Your answer should be a number only: the count of lines in the following entries that contain "human".

Material for this task:
----------------------------------------

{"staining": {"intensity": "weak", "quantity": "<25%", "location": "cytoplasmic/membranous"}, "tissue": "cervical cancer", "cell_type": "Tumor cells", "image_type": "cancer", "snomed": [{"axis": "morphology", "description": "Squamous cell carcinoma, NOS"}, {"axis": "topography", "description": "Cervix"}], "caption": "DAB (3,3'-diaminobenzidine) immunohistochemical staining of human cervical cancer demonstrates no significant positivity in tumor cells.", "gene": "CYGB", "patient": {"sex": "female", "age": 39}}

----------------------------------------

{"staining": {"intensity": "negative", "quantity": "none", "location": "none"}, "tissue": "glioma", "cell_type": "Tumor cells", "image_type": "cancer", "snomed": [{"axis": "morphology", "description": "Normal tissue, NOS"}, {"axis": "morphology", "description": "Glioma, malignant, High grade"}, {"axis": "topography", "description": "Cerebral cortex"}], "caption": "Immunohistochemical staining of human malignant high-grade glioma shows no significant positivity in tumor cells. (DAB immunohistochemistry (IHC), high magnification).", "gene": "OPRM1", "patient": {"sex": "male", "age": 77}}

----------------------------------------

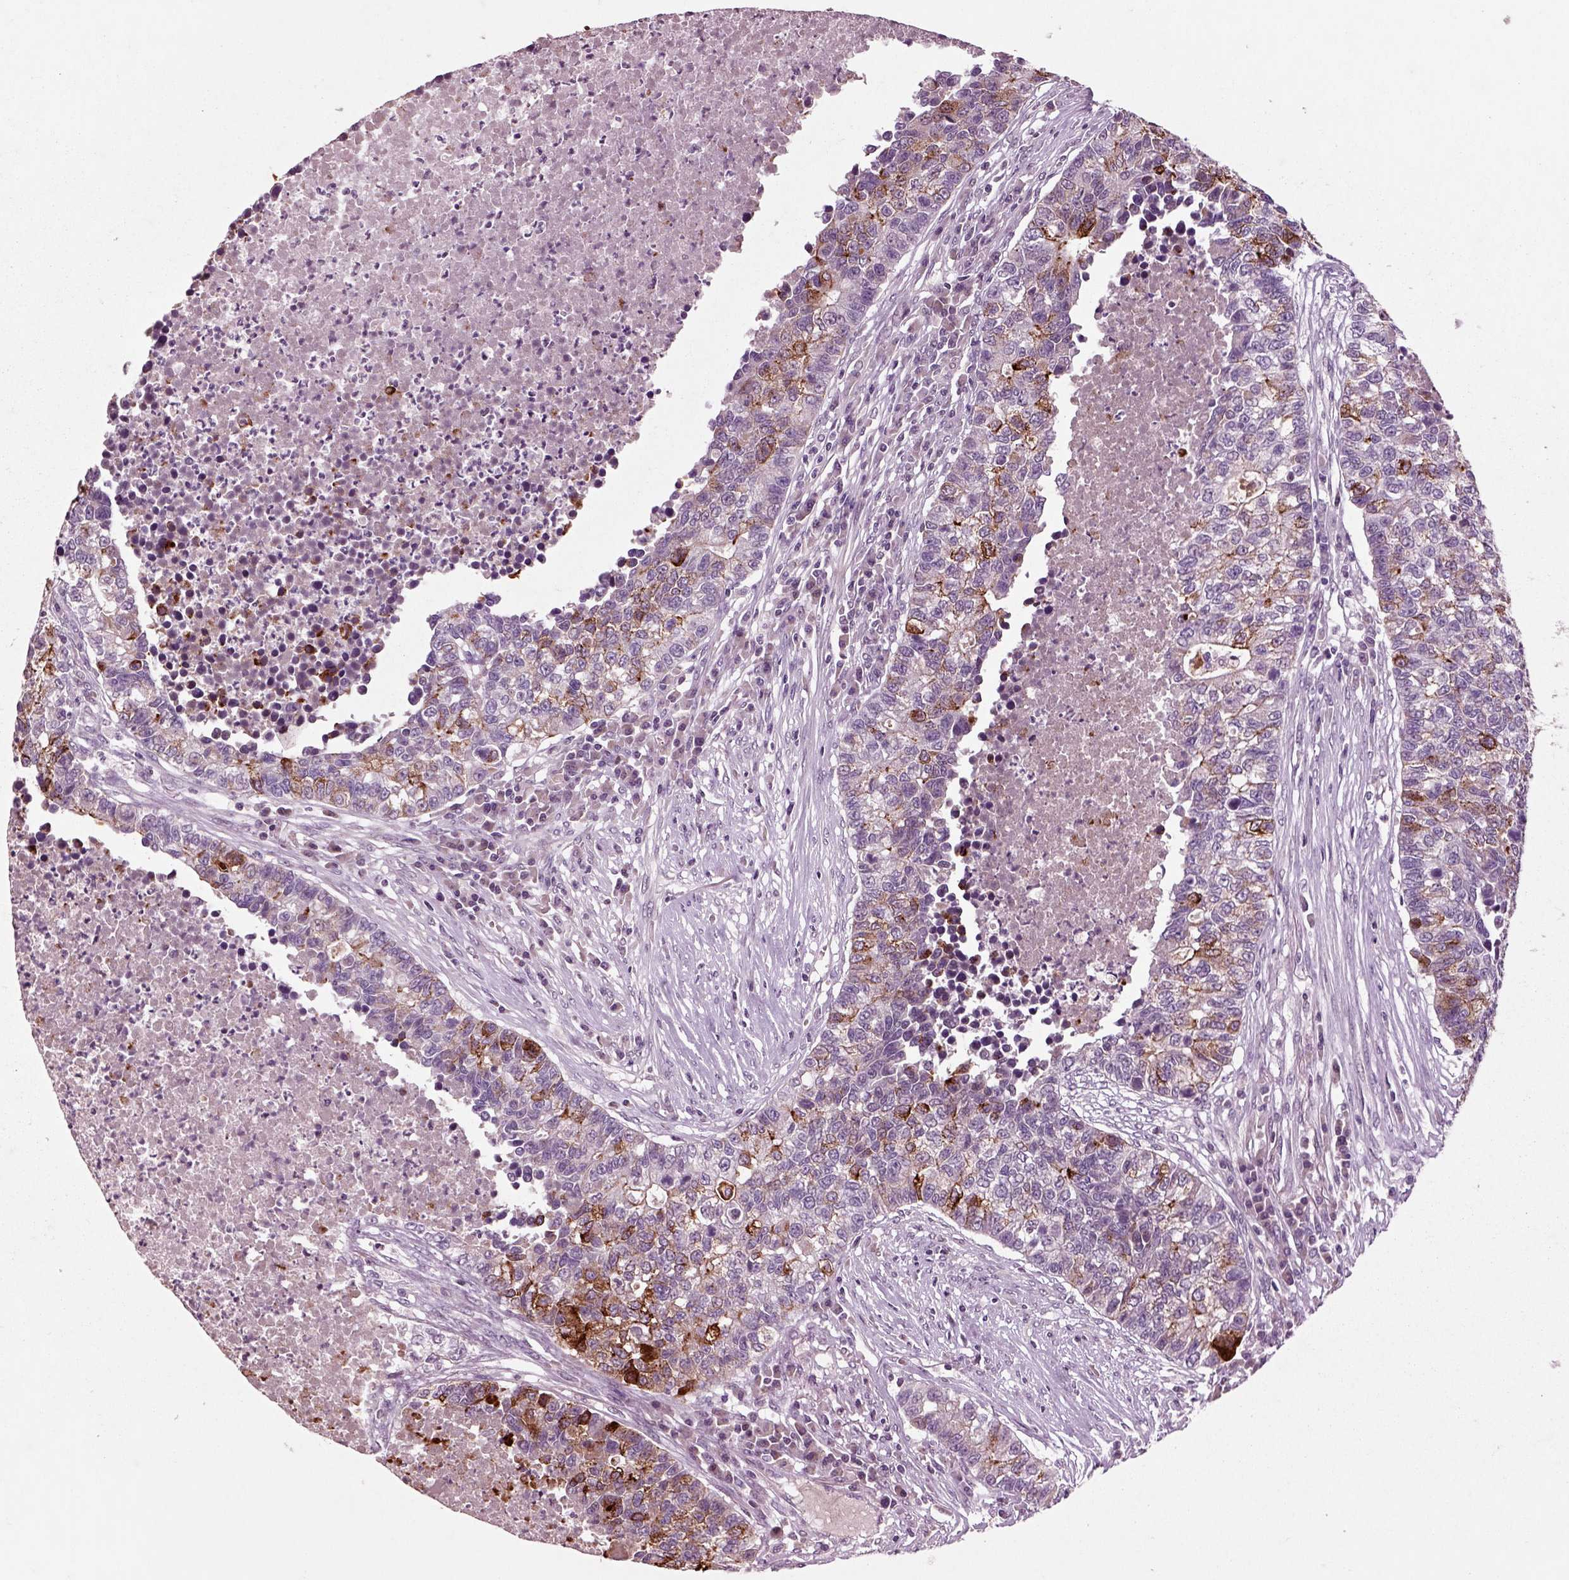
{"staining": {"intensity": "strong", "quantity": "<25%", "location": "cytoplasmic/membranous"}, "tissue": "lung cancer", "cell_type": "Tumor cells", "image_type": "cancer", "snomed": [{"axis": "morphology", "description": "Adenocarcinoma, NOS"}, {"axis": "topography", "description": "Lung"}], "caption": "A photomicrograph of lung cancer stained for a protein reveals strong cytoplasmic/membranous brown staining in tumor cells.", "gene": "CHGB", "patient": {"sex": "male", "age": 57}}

----------------------------------------

Exercise result:
2